7h : Paris, Lyon, Toulouse et Caen s’attendent à une journée compliquée
Comme les centres-villes e Lyon, Toulouse et Caen, les autorités ont décidé de boucler une partie des rues de la capitale, et notamment autour des Champs-Elysées et de la place de la Concorde. Plusieurs stations de métro et gares sont également fermées à Paris. Le trafic est également interrompu partiellement sur les lignes 6 et 8 du métro.

A quoi faut-il s’attendre mercredi?
Le 1er mai 2019 sera-t-il encore plus tendu que l’an dernier, quand les forces de l’ordre avaient dû lutter contre environ 1.200 « black blocs » à Paris? Après six mois de mobilisation, les Gilets jaunes ont promis d’être en tout cas au rendez-vous. Des manifestations syndicales sont également prévues un peu partout en France pour cette fête du travail. Mais ce qui inquiète le plus le gouvernement, ce sont ces radicaux qui veulent une « journée d’Apocalypse ». Dès mardi, Emmanuel Macron a réclamé que la réponse aux « black blocs » soit « extrêmement ferme » en cas de violences.

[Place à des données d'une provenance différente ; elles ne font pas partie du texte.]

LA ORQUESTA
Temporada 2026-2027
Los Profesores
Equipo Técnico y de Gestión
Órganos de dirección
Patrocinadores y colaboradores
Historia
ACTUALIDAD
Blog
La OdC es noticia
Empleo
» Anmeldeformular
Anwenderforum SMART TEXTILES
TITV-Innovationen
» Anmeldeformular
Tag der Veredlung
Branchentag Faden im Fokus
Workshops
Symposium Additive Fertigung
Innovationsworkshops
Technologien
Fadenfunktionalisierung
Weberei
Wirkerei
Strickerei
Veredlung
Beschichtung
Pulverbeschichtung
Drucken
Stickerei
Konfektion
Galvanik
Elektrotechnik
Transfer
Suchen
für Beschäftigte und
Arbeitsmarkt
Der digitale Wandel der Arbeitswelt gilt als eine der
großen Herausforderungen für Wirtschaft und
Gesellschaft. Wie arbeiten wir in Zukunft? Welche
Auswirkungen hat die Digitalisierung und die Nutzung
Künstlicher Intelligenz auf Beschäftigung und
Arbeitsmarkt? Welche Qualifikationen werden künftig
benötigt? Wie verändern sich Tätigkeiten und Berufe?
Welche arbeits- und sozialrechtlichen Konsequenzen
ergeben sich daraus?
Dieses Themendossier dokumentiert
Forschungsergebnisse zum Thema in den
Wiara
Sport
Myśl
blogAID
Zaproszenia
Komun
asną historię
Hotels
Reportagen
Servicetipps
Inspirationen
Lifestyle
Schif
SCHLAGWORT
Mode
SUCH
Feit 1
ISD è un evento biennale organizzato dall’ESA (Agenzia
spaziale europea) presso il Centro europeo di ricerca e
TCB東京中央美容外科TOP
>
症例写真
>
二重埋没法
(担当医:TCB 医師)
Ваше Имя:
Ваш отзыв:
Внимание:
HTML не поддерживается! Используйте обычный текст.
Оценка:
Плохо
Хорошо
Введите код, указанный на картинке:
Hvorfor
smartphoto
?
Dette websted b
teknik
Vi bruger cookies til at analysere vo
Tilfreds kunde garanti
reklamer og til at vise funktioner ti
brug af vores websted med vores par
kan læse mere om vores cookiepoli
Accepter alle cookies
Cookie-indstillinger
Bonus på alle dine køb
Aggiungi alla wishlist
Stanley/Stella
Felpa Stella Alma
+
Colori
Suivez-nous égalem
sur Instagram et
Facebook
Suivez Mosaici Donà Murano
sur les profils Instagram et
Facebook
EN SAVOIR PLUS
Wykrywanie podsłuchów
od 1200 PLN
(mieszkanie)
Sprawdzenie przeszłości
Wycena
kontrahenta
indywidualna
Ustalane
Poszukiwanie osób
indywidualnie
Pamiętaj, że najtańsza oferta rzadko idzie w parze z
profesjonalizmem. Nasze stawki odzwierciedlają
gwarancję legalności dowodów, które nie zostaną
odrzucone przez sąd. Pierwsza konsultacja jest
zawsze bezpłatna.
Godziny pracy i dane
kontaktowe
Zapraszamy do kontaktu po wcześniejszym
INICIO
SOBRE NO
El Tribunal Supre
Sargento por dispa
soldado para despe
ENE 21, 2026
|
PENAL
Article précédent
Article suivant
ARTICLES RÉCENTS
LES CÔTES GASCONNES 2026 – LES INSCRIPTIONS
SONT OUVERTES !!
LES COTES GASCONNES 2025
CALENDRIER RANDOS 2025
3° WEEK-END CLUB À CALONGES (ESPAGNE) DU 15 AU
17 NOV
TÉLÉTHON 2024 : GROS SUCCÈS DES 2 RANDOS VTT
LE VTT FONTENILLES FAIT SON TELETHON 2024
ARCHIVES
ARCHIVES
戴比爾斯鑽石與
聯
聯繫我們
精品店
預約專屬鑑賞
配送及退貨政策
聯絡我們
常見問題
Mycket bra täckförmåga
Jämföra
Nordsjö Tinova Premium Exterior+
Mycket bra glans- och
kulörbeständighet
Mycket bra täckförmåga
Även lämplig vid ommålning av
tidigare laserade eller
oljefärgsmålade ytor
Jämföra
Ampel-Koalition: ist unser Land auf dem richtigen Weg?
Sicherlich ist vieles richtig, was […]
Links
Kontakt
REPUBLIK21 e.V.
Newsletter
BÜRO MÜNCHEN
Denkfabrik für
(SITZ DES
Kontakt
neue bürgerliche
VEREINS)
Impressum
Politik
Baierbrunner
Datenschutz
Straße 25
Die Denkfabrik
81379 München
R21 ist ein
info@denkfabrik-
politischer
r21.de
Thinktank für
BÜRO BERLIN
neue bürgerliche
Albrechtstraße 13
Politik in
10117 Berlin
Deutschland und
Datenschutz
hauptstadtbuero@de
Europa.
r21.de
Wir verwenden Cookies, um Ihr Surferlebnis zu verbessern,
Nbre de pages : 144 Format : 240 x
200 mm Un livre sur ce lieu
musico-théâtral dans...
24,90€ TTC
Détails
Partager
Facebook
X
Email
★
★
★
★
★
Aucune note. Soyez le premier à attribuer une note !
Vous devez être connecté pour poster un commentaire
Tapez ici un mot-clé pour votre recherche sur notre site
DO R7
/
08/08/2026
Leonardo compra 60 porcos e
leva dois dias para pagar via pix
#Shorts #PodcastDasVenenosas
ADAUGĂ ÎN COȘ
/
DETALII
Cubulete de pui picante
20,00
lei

Plus de 7.400 policiers et gendarmes seront déployés pour sécuriser les manifestations à Paris, où « 1.000 à 2.000 activistes radicaux » sont attendus, selon le ministre de l’Intérieur Christophe Castaner.

Les manifestations prévues mercredi :
Les Gilets jaune ont prévu de se rassembler à partir de 11 heures dans la capitale ;

Le cortège syndical parisien, à l’appel de la CGT, FSU, Solidaires, l’Unef, l’UNL et FO, s’ébranlera à 14h30 de Montparnasse à la place d’Italie ;

A 11 heures, une manifestation pour « l’urgence climatique » suivra le trajet inverse, de la place d’Italie à Montparnasse ;

La CFDT et trois autres syndicats ont aussi prévu un rassemblement place de l’Odéon en fin de matinée ;

En province, plusieurs manifestations sont aussi prévues, en marge desquelles Jean-Luc Mélenchon, à Marseille, et Marine Le Pen, à Metz, doivent prononcer un discours ;

Des manifestations ont été interdites dans plusieurs centre-villes, comme à Caen, Lyon et Toulouse.